Pour un début, c’est effectivement un début assez impressionnant et l’éditeur Glénat en est bien conscient en offrant à l’artiste un unique volume à forte pagination et un superbe travail éditorial allant de la qualité du papier à ce revêtement incroyablement doux de la couverture et ses effets de surbrillance. C’est bête, mais ça compte. Et surtout cela affirme d’emblée une certaine identité puisque le visuel utilisé joue admirablement sur un mélange étonnant entre la violence d’un visage marqué et ensanglanté, et la couronne de fleurs multicolores comme une robe Desigual. Une explosion de teinte et de vie que le lecteur va devoir attendre durant une bonne partie du récit. Se déroulant dans un monde détruit, mort et asséché (pas de précision s’il s’agit là de notre futur ou non), Délivrance ploie constamment sous cette atmosphère cruellement désespérée où la fin ne viendrait pas dans une explosion de furie comme un Mad Max, mais dans une lente et inexorable chute silencieuse. Alors que toute formes de vies végétales ou animales semblent avoir définitivement disparues, les humains survivants ont été atteint par une étrange épidémie les empêchant de mourir. Mais pas de souffrir.
Dites-le avec des fleurs
Une inexistence intolérable, accompagnée d’un oubli progressif où les seules solutions sont l’abandon ou un soulagement par la violence. Pourtant deux frères, Ikar et Graham, et Maé, l’épouse du second mais déjà au bord de la rupture, avancent malgré tout au travers de ces paysages affligés, échappant aux oubliés (humains revenus à l’état de bêtes) à certaines tribus de survivants imposants leurs lois et leur brutalité, à la recherche d’un hypothétique oasis. Un récit de survie relativement classique dans les grandes lignes, où bien entendu va apparaitre un espoir inespéré avec la rencontre d’une enfant aux pouvoir de renaissance (la nature réapparait de manière plus ou moins contrôlée autour d’elle) mais dont la force repose autant sur ses accents épiques voir bibliques, que sur la consistance et la fragilité de ses personnages. Délivrance est autant le voyage d’une espèce, que d’êtres qui doivent réapprendre à composer avec leurs souvenirs les plus douloureux, leur culpabilité, leurs lâchetés, leurs colères, afin de réussir à se réapproprier leur destin et leur identité. Sous le rythme trépident de l’aventure et la création particulièrement convaincante d’un univers unique, Kim Gérard imprègne ses pages de notions métaphasiques et poétiques sur le devenir de l’homme, son rapport à la nature, l’importance de l’espoir, mais aussi des notes beaucoup plus intimes sur le deuil, la résilience et la reconstruction du soi.

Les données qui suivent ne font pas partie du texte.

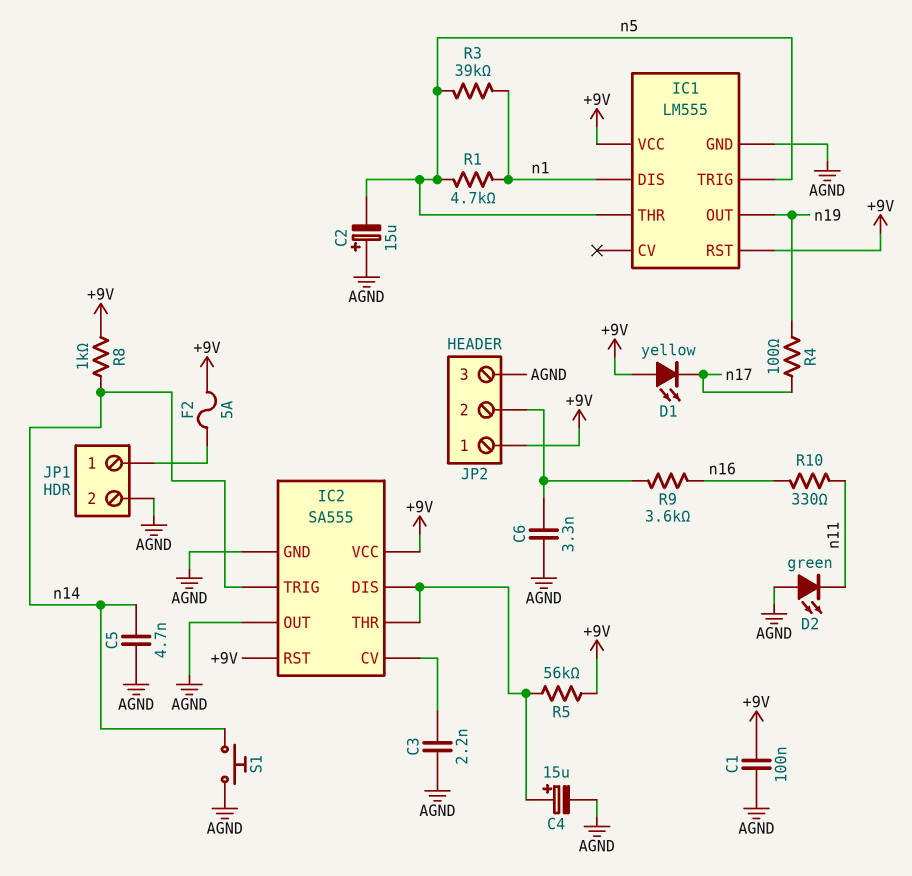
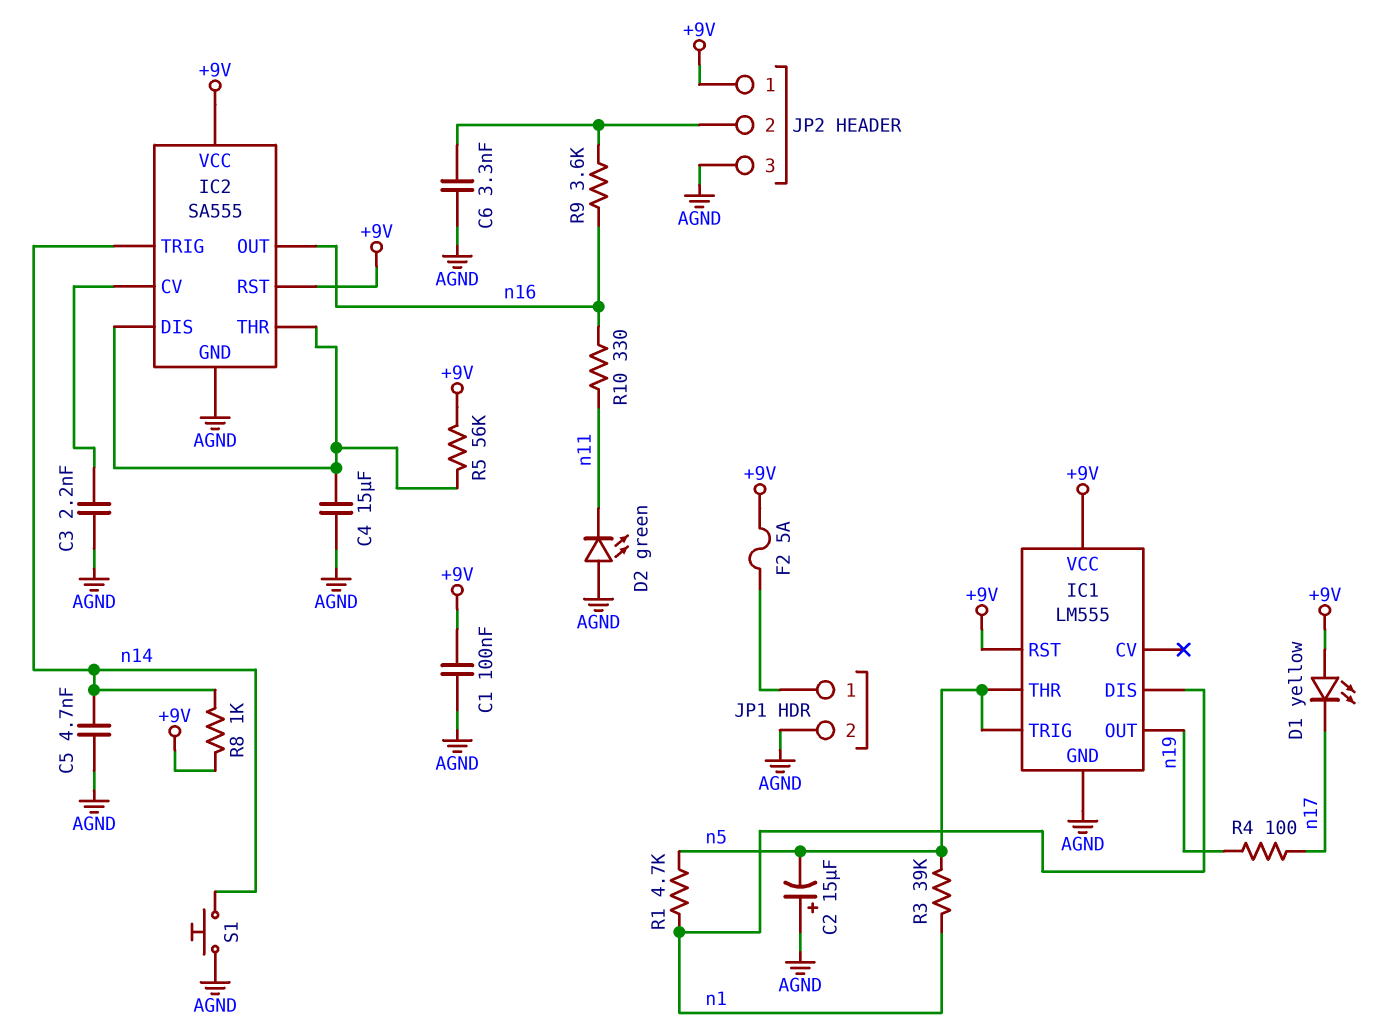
C4: 15uF (plus IC2/DIS, minus AGND) -> 15uF (AGND, IC2/DIS)
IC2 pin OUT: AGND -> n16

Profond sans jamais être pesant, métaphorique sans jamais étouffer sous la symbolique, Délivrance s’impose comme une création déjà complète, maturée et où la forme graphique, à la confluence d’une certaines lignes simples avec aplats de couleurs et d’une rudesse, d’une violence, tour à tour sourde et explosive. Une très belle découverte et un auteur qu’il va clairement falloir suivre de très près.